Not all tutoring is done with books. When my four-year-old student abruptly sprinted for the 4th story window, I sprinted after him. I lunged and grabbed him by his shirt–the child now with half his body outside–and pulled him to safety. We thudded onto the ground of his apartment. I tried my best to cradle him as we landed, but we both hit the floor; I landed on my hip and he landed on his butt. After the shock wore off, he sobbed and complained that his bottom hurt, but the one thing that was for certain was that he had learned his lesson. Normally, I do my job and feel like my students perform better on tests. My students get into the finest kindergartens. Great. I take pride in that. But after this incident, I felt more like a father or an older brother. I felt like I had tutored this child on the real world. I felt more than pride; I felt genuine joy. I felt the circle of life swirling. I saved a kid’s life. At age four, a child will accidentally kill himself if left to his own devices. He’ll fall in the pool or out the window. He’ll stick his tongue in a blender.

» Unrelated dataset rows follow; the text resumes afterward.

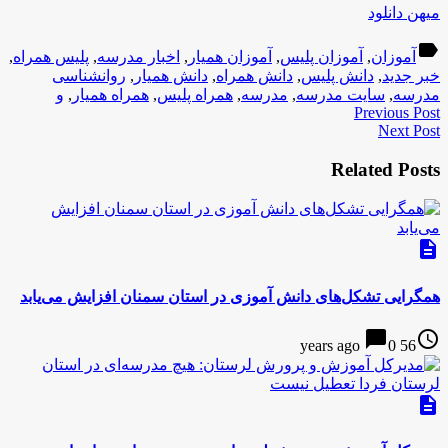
میهن دانلود
label
آموزان
,
آموزان پلیس
,
آموزان همیار
,
اخبار مدرسه
,
پلیس همراه
,
خبر جدید
,
دانش پلیس
,
دانش همراه
,
دانش همیار
,
روانشناسی
مدرسه
,
سایت مدرسه
,
مدرسه
,
همراه پلیس
,
همراه همیار
,
و
Previous Post
Next Post
Related Posts
description
همگرایی تشکل‌های دانش آموزی در استان سمنان افزایش می‌یابد
chat_bubble
access_time
0
56 years ago
description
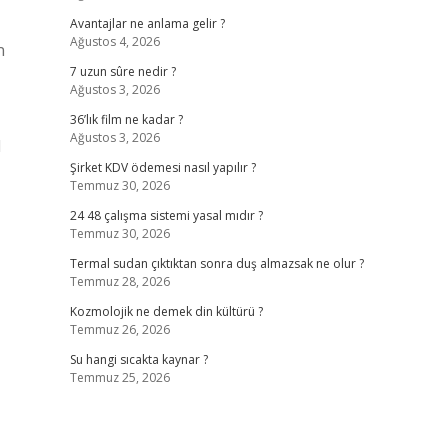
Avantajlar ne anlama gelir ?
Ağustos 4, 2026
n
7 uzun sûre nedir ?
Ağustos 3, 2026
36’lık film ne kadar ?
Ağustos 3, 2026
l
Şirket KDV ödemesi nasıl yapılır ?
Temmuz 30, 2026
24 48 çalışma sistemi yasal mıdır ?
Temmuz 30, 2026
Termal sudan çıktıktan sonra duş almazsak ne olur ?
Temmuz 28, 2026
Kozmolojik ne demek din kültürü ?
Temmuz 26, 2026
Su hangi sıcakta kaynar ?
Temmuz 25, 2026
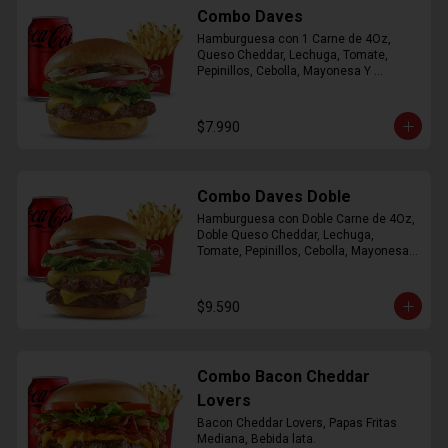
Combo Daves
Hamburguesa con 1 Carne de 4Oz, 
Queso Cheddar, Lechuga, Tomate, 
Pepinillos, Cebolla, Mayonesa Y 
Ketchup, Papas Fritas Mediana, Bebida 
Lata.
$7.990
Combo Daves Doble
Hamburguesa con Doble Carne de 4Oz, 
Doble Queso Cheddar, Lechuga, 
Tomate, Pepinillos, Cebolla, Mayonesa y 
Ketchup, Papas Fritas Mediana, Bebida 
Lata
$9.590
Combo Bacon Cheddar
Lovers
Bacon Cheddar Lovers, Papas Fritas 
Mediana, Bebida lata.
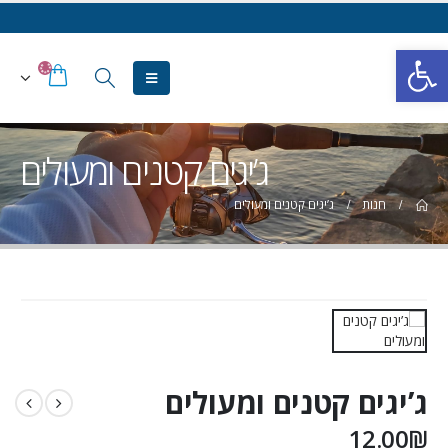
פתח סרגל נגישות
ג’יגים קטנים ומעולים
חנות
ג’יגים קטנים ומעולים
ג’יגים קטנים ומעולים
12.00
₪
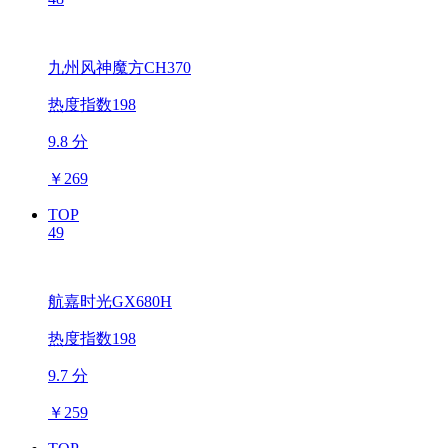
九州风神魔方CH370
热度指数198
9.8 分
￥
269
TOP
49
航嘉时光GX680H
热度指数198
9.7 分
￥
259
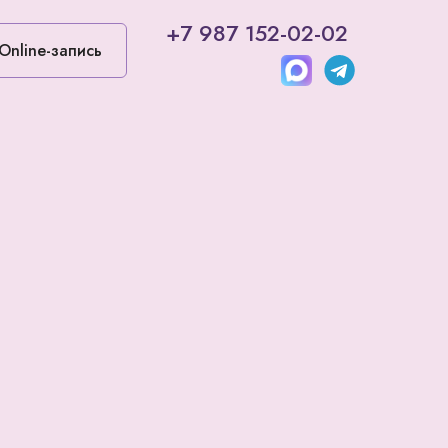
+7 987 152-02-02
Online-запись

But we can be more than glorified babysitters. With my physical, quick-thinking action, I showed the pup that the pack leader is here for him. The bruise he felt on his bottom would serve as a small reminder of the near catastrophe that he almost caused for himself. He was grateful for it.
When his mother called the next day, I picked up the phone and after exchanging hellos, she asked about the incident. I told her there was no need to thank me. “Thank you!?,” she cried. “My son has a bump! You’re lucky I don’t sue!” Yes, I am lucky she didn’t sue. She is also lucky that I was quick enough to save her son’s life. I explained to her that the kid was just playing and decided it would be funny to do what he did, and I disciplined him properly. I told her she could look forward to a safer, more aware child. She was appalled. She could not believe that I told her son that he did something wrong. He could do no wrong in her eyes. His decisions were his decisions and we have to respect them. It wasn’t the bump on his bottom that the mother was concerned about; it was the bump on his ego. Someone had told him and physically shown him that he was not perfect.

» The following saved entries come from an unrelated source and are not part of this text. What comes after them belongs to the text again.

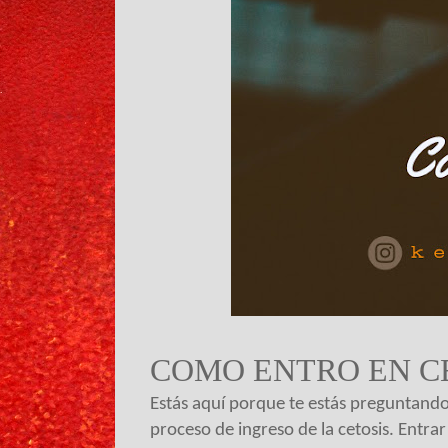
COMO ENTRO EN C
Estás aquí porque te estás preguntando 
proceso de ingreso de la cetosis. Entrar 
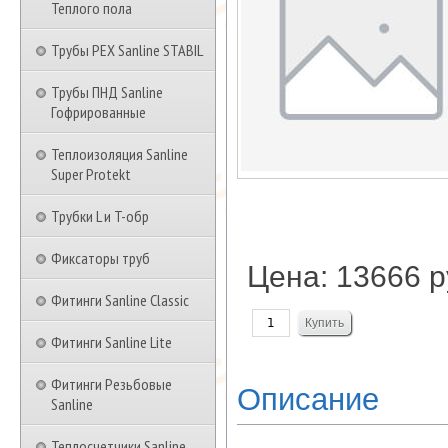
Теплого пола
Трубы PEX Sanline STABIL
Трубы ПНД Sanline
Гофрированные
Теплоизоляция Sanline
Super Protekt
Трубки L и T-обр
Фиксаторы труб
Цена:
13666 р
Фитинги Sanline Classic
Фитинги Sanline Lite
Фитинги Резьбовые
Описание
Sanline
Теплосчетчики Sanline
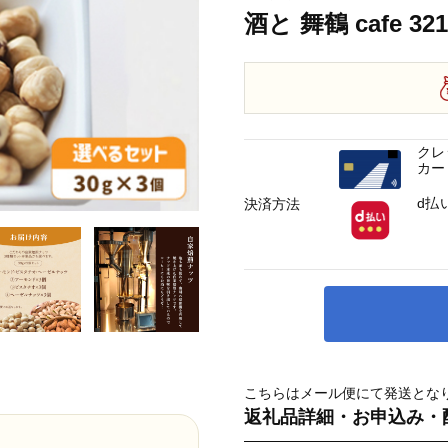
酒と 舞鶴 cafe 321
クレ
カー
d払
決済方法
こちらはメール便にて発送とな
返礼品詳細・お申込み・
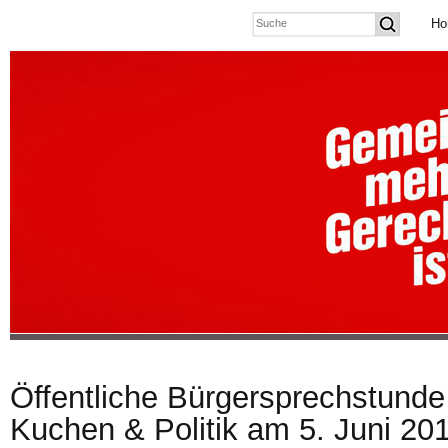
Ho
Öffentliche Bürgersprechstunde
Kuchen & Politik am 5. Juni 20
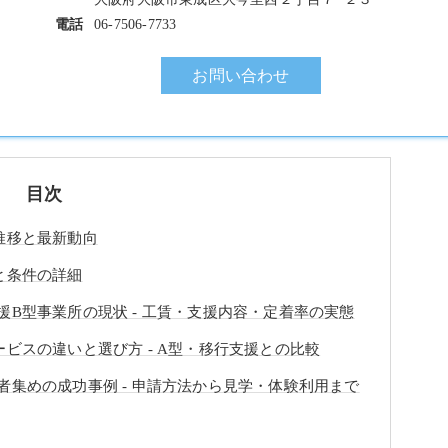
電話
06-7506-7733
お問い合わせ
目次
推移と最新動向
と条件の詳細
B型事業所の現状 - 工賃・支援内容・定着率の実態
ビスの違いと選び方 - A型・移行支援との比較
集めの成功事例 - 申請方法から見学・体験利用まで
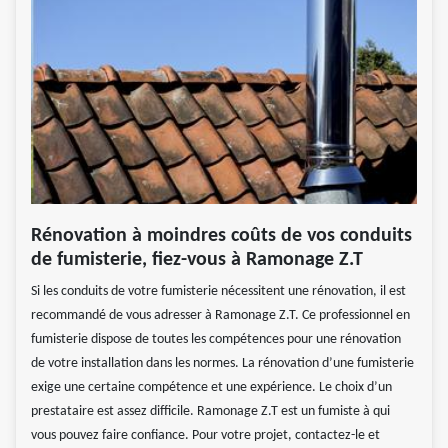
Rénovation à moindres coûts de vos conduits
de fumisterie, fiez-vous à Ramonage Z.T
Si les conduits de votre fumisterie nécessitent une rénovation, il est
recommandé de vous adresser à Ramonage Z.T. Ce professionnel en
fumisterie dispose de toutes les compétences pour une rénovation
de votre installation dans les normes. La rénovation d’une fumisterie
exige une certaine compétence et une expérience. Le choix d’un
prestataire est assez difficile. Ramonage Z.T est un fumiste à qui
vous pouvez faire confiance. Pour votre projet, contactez-le et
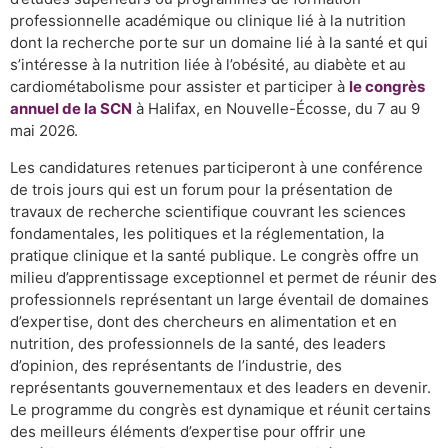
professionnelle académique ou clinique lié à la nutrition
dont la recherche porte sur un domaine lié à la santé et qui
s’intéresse à la nutrition liée à l’obésité, au diabète et au
cardiométabolisme pour assister et participer à
le congrès
annuel de la SCN
à Halifax, en Nouvelle-Écosse, du 7 au 9
mai 2026.
Les candidatures retenues participeront à une conférence
de trois jours qui est un forum pour la présentation de
travaux de recherche scientifique couvrant les sciences
fondamentales, les politiques et la réglementation, la
pratique clinique et la santé publique. Le congrès offre un
milieu d’apprentissage exceptionnel et permet de réunir des
professionnels représentant un large éventail de domaines
d’expertise, dont des chercheurs en alimentation et en
nutrition, des professionnels de la santé, des leaders
d’opinion, des représentants de l’industrie, des
représentants gouvernementaux et des leaders en devenir.
Le programme du congrès est dynamique et réunit certains
des meilleurs éléments d’expertise pour offrir une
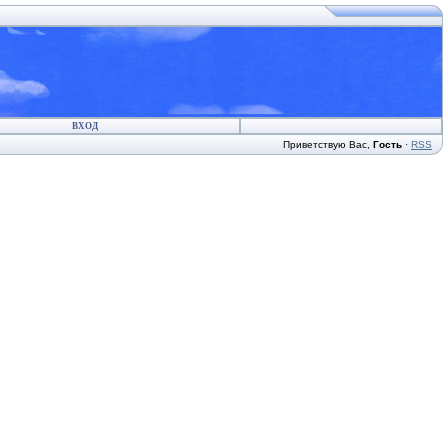
ВХОД
Приветствую Вас
,
Гость
·
RSS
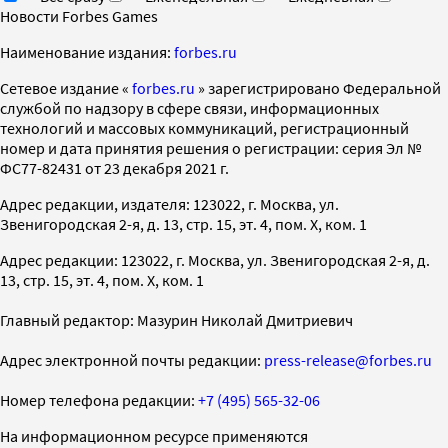
Новости Forbes Games
Наименование издания:
forbes.ru
Cетевое издание «
forbes.ru
» зарегистрировано Федеральной
службой по надзору в сфере связи, информационных
технологий и массовых коммуникаций, регистрационный
номер и дата принятия решения о регистрации: серия Эл №
ФС77-82431 от 23 декабря 2021 г.
Адрес редакции, издателя: 123022, г. Москва, ул.
Звенигородская 2-я, д. 13, стр. 15, эт. 4, пом. X, ком. 1
Адрес редакции: 123022, г. Москва, ул. Звенигородская 2-я, д.
13, стр. 15, эт. 4, пом. X, ком. 1
Главный редактор: Мазурин Николай Дмитриевич
Адрес электронной почты редакции:
press-release@forbes.ru
Номер телефона редакции:
+7 (495) 565-32-06
На информационном ресурсе применяются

I lost that job, but regained it after the mother called me a month or so later and told me that her son was begging for my return. Ah, the puppy barked for the pack leader to return. Children crave discipline. Children crave rules and structure. The reason the replacement tutor was not able to get this child reading as well as I had was because the new tutor was not properly balancing discipline and praise–both of which must be given frequently and appropriately.
The world has certainly zagged. We zigged for a long time in what many people, including myself, feel was the wrong direction. We forced men and women into separate boxes. We let bullies bully. We didn’t treat kids like they were special. We didn’t give enough attention. When I say, “we,” I mean the education system and the culture as a whole. But today, we are zagging way too hard in the other direction.
Picture this scene: A momma duck is walking with her baby ducklings in single file across a busy street. One of the cute little duckies falls out of line and starts meandering around. The momma duck does not ignore this and keep walking to the pond. The momma duck quickly and instinctively gets out of line, runs over to the stray duckling, bites it in the face, and forces it back in line. Then, the momma duck returns to the front of the line, as calm as ever, and continues the march to the pond. Sure, that duckling’s bill might be a little sore, and sure all the other ducklings saw this and might chuckle a little bit, but the duckling has learned that he is not the boss of the world. The duckling has learned to follow instructions and is now content, swimming in the pond with his family. The momma duck that says, “well, this isn’t how I would cross the street, but I dare not damage his ego by telling him that his way is the wrong way,” is the momma duck that watches her duckling get smashed by a truck.